Activity:
Retype the passage on electron-beam direct exposure, starting at "The trend toward" and ending at "projection and exposure.".

Selected text:
◇ ◇ ◇ ◇

The trend toward a finer line width has become more pronounced in recent years in the fields related to the design and manufacture of VLSI circuits. It is therefore becoming more difficult to form fine lines of required width by methods of reduction projection and exposure based on the use of conventional ultraviolet light.
Electron-beam direct exposure is a method that meets requirements for such finer exposure patterns. The electron-beam direct exposure method features electron-beam spots finely focused by reduction lenses. Pattern exposure is accomplished by a so-called tracing method. A resulting shortcoming is that the throughput and the manufacturing efficiency are lower than those achieved with methods involving reduction projection and exposure.
Electron-beam direct exposure equipment operating on a partial one-shot exposure principle has recently been developed in order to overcome this shortcoming.
FIG. 8 depicts the structure of an electron-beam direct exposure apparatus operating on the partial one-shot exposure principle. As shown in FIG. 8, the electron-beam direct exposure apparatus comprises an electron gun 11 for emitting an electron beam EB, and a first aperture 12 provided with a quadrilateral opening. The electron-beam direct exposure apparatus also comprises a second aperture 15 that allows the electron beam passing through the first aperture 12 to be transformed to a prescribed shape and size. The second aperture 15 is therefore provided with a quadrilateral variable-shape opening 16 as a conventional means of electron-beam direct exposure. At the same time, the second aperture 15 is provided with a plurality of partial one-shot exposure openings 17 whose shape corresponds to a portion of the pattern to be exposed.
When exposure is actually performed using a conventional electron-beam direct exposure method, the cross-section of the electron beam EB emitted by the electron gun 11 is initially changed to a quadrilateral shape by the first aperture 12. The electron beam EB that has acquired the quadrilateral shape is then directed by a variable-shape deflector 13 toward the area of the variable-shape opening 16 in the second aperture 15. At this time, the electron beam strikes the second aperture 15, and the portion of the electron beam that has passed through the variable-shape opening 16 is directed toward the wafer 20.
Consequently, adequately correcting the position in which the electron beam EB strikes the second aperture 15 allows the shape of the electron beam EB passing through the second aperture 15 to be changed to any beam spot size. The electron beam EB shaped by the variable-shape opening 16 is reduced by a reduction lens 18 and is ultimately directed by a deflector 19 toward any point on the wafer 20.
The partial one-shot exposure openings 17 formed in the second aperture 15 will now be described. During partial one-shot exposure, the electron beam EB formed by the first aperture 12 is directed by a selecting deflector 14 toward any of the partial one-shot exposure openings 17 in the second aperture 15. The electron beam EB that has been formed in accordance with the shape of the partial one-shot exposure openings 17 in the second aperture 15 is reduced by a reduction lens 18 and is directed by the deflector 19 toward any point on the wafer 20.

◇ ◇ ◇ ◇

Supplied entries:
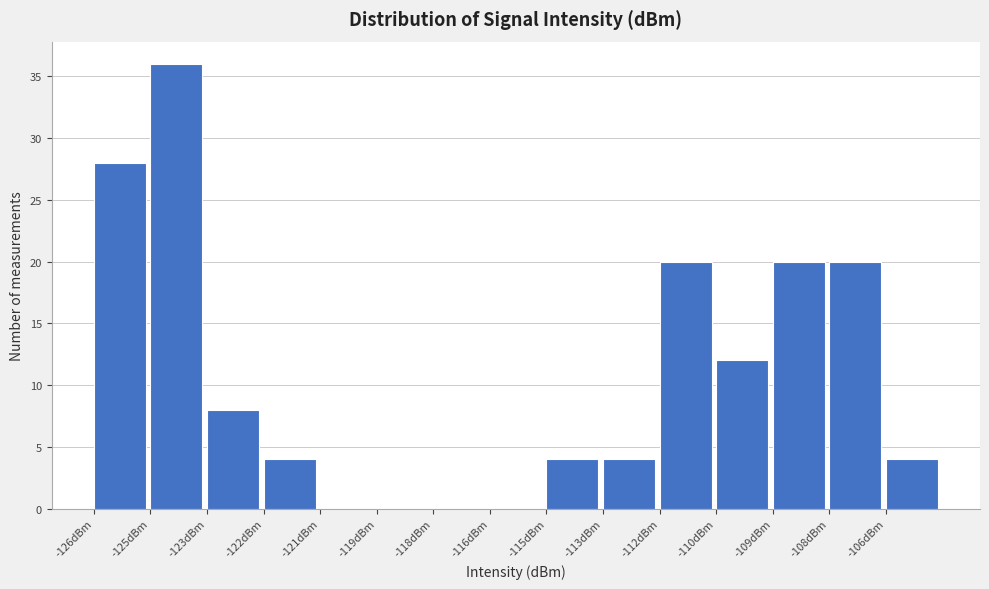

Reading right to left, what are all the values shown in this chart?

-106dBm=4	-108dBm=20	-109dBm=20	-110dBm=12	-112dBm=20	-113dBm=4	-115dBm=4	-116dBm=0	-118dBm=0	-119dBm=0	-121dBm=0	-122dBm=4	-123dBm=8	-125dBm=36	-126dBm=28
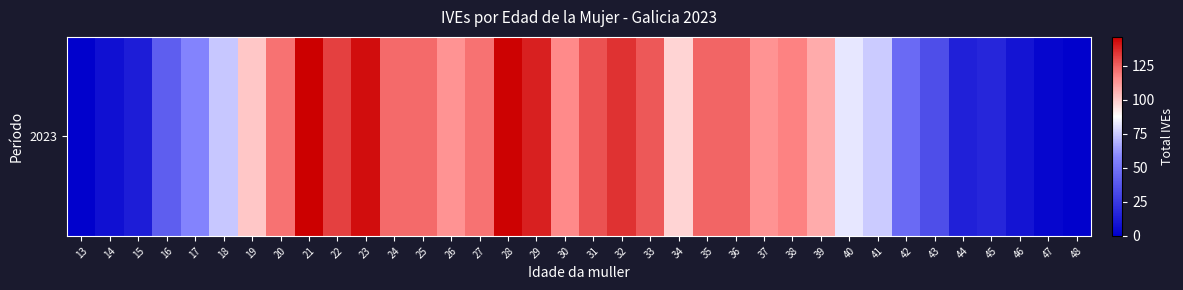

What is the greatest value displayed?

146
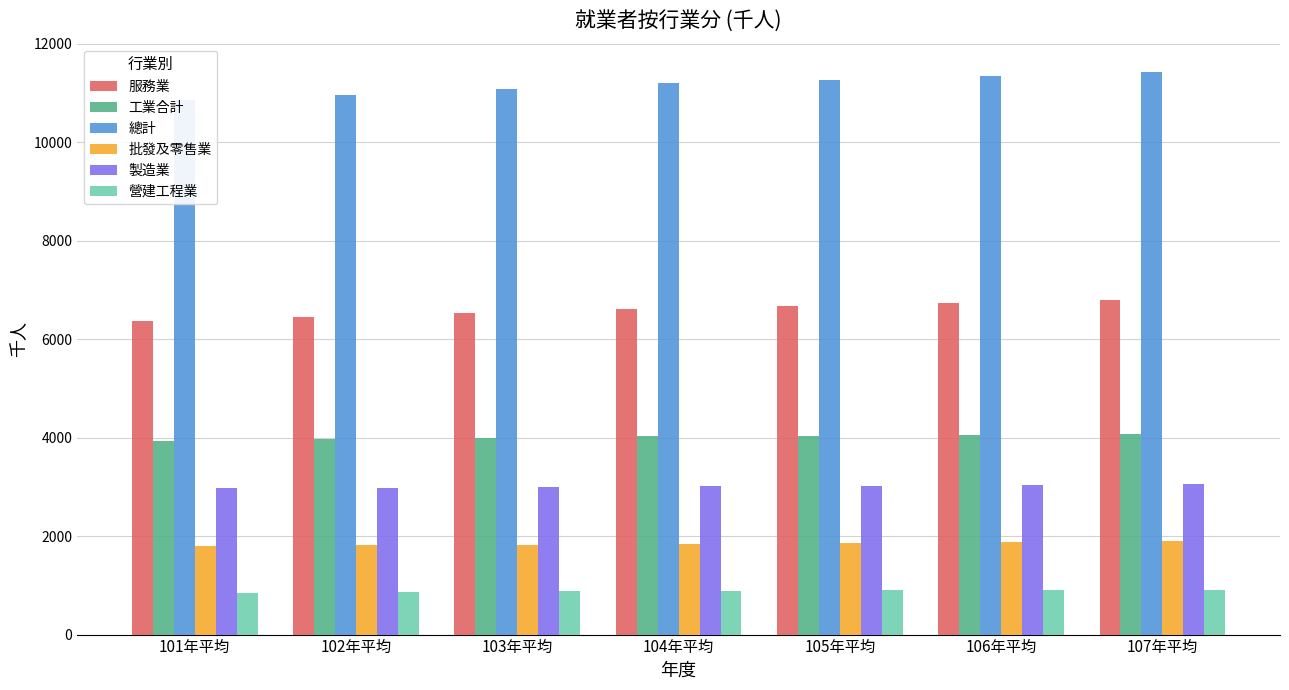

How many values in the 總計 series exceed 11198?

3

◇ ◇ ◇ ◇

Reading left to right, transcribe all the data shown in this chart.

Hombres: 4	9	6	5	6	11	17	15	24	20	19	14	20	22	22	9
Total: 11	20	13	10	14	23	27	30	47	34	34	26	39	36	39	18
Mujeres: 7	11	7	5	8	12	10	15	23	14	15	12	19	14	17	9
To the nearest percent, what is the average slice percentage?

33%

◇ ◇ ◇ ◇

Worked solution:
The trend toward a finer line width has become more pronounced in recent years in the fields related to the design and manufacture of VLSI circuits. It is therefore becoming more difficult to form fine lines of required width by methods of reduction projection and exposure based on the use of conventional ultraviolet light.
Electron-beam direct exposure is a method that meets requirements for such finer exposure patterns. The electron-beam direct exposure method features electron-beam spots finely focused by reduction lenses. Pattern exposure is accomplished by a so-called tracing method. A resulting shortcoming is that the throughput and the manufacturing efficiency are lower than those achieved with methods involving reduction projection and exposure.